-- TASK INPUTS start --
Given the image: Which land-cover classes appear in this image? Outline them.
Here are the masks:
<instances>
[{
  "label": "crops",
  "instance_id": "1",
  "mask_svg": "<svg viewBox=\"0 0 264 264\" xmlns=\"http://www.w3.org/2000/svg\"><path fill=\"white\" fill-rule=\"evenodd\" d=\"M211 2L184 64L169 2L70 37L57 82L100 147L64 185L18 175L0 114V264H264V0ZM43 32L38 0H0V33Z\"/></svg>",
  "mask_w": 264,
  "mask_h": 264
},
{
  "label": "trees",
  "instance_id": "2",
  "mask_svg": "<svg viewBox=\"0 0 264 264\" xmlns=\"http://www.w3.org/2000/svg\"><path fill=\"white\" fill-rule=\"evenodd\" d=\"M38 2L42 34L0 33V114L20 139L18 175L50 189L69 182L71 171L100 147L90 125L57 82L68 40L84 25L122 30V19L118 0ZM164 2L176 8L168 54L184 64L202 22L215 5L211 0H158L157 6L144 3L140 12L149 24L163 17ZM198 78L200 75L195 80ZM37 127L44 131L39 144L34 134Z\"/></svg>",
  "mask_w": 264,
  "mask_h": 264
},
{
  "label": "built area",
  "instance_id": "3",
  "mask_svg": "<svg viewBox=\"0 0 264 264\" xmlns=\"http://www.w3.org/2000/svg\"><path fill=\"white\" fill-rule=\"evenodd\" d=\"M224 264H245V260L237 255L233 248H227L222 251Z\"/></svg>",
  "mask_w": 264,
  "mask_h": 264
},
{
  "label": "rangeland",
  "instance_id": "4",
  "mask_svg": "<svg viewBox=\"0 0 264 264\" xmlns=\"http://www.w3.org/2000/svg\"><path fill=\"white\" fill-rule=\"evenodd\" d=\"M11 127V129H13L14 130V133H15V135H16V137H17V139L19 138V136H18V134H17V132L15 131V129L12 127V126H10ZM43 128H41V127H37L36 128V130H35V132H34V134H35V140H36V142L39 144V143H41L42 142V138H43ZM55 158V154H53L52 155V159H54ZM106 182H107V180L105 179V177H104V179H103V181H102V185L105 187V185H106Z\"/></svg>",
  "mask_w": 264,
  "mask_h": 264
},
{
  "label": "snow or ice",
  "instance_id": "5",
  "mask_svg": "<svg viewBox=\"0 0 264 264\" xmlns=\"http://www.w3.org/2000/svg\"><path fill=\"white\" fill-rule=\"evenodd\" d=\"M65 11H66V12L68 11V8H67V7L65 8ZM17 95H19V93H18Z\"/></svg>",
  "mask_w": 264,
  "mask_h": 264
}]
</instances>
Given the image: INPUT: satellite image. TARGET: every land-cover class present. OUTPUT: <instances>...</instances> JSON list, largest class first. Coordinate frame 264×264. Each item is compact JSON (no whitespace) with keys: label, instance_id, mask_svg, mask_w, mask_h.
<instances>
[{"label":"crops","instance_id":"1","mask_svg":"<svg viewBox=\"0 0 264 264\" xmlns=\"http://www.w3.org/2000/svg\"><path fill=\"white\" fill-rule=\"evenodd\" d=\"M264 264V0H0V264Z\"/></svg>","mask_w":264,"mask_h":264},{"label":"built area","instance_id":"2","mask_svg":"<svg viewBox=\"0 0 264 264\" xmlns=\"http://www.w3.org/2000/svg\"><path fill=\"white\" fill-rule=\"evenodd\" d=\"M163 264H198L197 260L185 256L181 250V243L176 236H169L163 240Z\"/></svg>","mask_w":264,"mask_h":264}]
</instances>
-- TASK INPUTS end --
--- INSTRUCTIONS TO FOLLOW ---
Return each line of the entries above that contains the string "cover".

--- FINISHED TASK ---
Given the image: Which land-cover classes appear in this image? Outline them.
Given the image: INPUT: satellite image. TARGET: every land-cover class present. OUTPUT: <instances>...</instances> JSON list, largest class first. Coordinate frame 264×264. Each item is compact JSON (no whitespace) with keys: label, instance_id, mask_svg, mask_w, mask_h.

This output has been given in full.